Stockholm. Depuis plusieurs mois, la Suède connaît un scandale bancaire sans précédent. Les soupçons s’amoncellent autour des activités de la banque suédoise Swedbank, qui pourrait avoir fait transiter 20 milliards d’euros par an (entre 2010 et 2016) de fonds d’origine suspecte via l’Estonie. Une affaire scandinave qui vient s’ajouter au scandale qui touche sa consoeur danoise Danske Bank, accusée de blanchiment présumé à hauteur de 200 milliards d’euros. Le 27 mars, la pression s’est fortement accentuée suite à la révélation d’un délit d’initié, les principaux actionnaires ayant été prévenus du lancement d’une enquête. Une perquisition a donc été menée par le Bureau des crimes économiques suédois au siège de Swedbank. Les deux banques scandinaves font donc l’objet d’une enquête commune au Danemark, en Estonie, en Grande-Bretagne, en France, aux États-Unis, et désormais en Suède 1.
Un scandale qui a contraint le gouvernement social-démocrate suédois à réagir. La ministre des Finances, Magdalena Andersson, critiquée par l’opposition de droite et de gauche pour avoir tardé à réagir, s’est fendue d’une explication en indiquant que l’inspection des Finances bénéficiait désormais de règles plus contraignantes, d’un encadrement accru des banques en matière de blanchiment de capitaux, ainsi que d’une augmentation des amendes et des ressources 2. Vendredi 29 mars, au cours d’une conférence de presse, la ministre s’est surtout déclarée en faveur de règles de lutte contre le blanchiment de capitaux plus sévères au niveau de l’Union. Lundi 1er avril, elle a ainsi rencontré ses homologues nordiques et baltes à Bruxelles, en marge d’une réunion de l’Eurogroupe 3.
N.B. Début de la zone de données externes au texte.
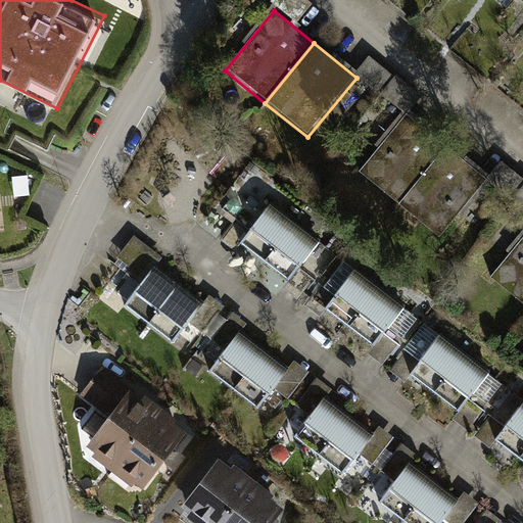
[(399,203),(443,148),(403,116),(360,172),(399,203)]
Ces nouvelles règles, dont le contenu devrait être voté en séance plénière au Parlement européen mi-avril, prévoient notamment que l’Autorité bancaire européenne (ABE) soit dotée de dix postes supplémentaires pour lutter contre les fraudes bancaires, et notamment contre le blanchiment. Ces règles devraient entrer en vigueur en janvier prochain, donnant à l’ABE le pouvoir d’ordonner aux autorités nationales de lancer des enquêtes sur les banques ayant des activités suspectes, et de recommander des sanctions. Aujourd’hui, l’ABE peut seulement lancer des enquêtes après que les faits ont été révélés. Des normes communes devraient en outre être introduites, avec des évaluations collégiales des autorités compétentes dans les États membres, une coopération accrue et des partages d’information 4. Cependant, les États membres ont refusé fin mars la proposition de la Commission de donner à l’Autorité bancaire européenne davantage de droit de regard sur leurs affaires financières. En plus, au début du mois de mars, les 28 avaient déjà rejeté la proposition de renforcer les contrôles sur les transactions financières avec l’Arabie Saoudite et Panama.
Perspectives :
- Le Parlement européen votera sur les nouvelles règles enséance plénière mardi prochain, le 16 avril.
- La proposition de nouveaux pouvoirs pour l’ABE fait partie d’une refonte des compétences des organes de surveillance européens pour les banques (ABE), les marchés (Autorité européenne des marchés financiers – ESMA), et les assurances (Autorité européenne des assurances et des pensions professionnelles – AEAPP), dans le contexte de la création d’un marché unique des capitaux.
Sources
- LEDERER Édouard, Soupçons de blanchiment : Swedbank limoge sa patronne, Les Echos, 28 mars 2019.
- HANSSON Anna, Strängare penningtvättslagar diskuteras i EU, SvD näringsliv, 29 mars 2019.
- Magdalena Andersson : Ökat samarbete mot penningtvätt, Affärs världen, 12 mars 2019.
- VALERO Jorge, Les gendarmes européens dotés de plus de pouvoir contre le blanchiment d’argent, Euractiv, 2 avril 2019.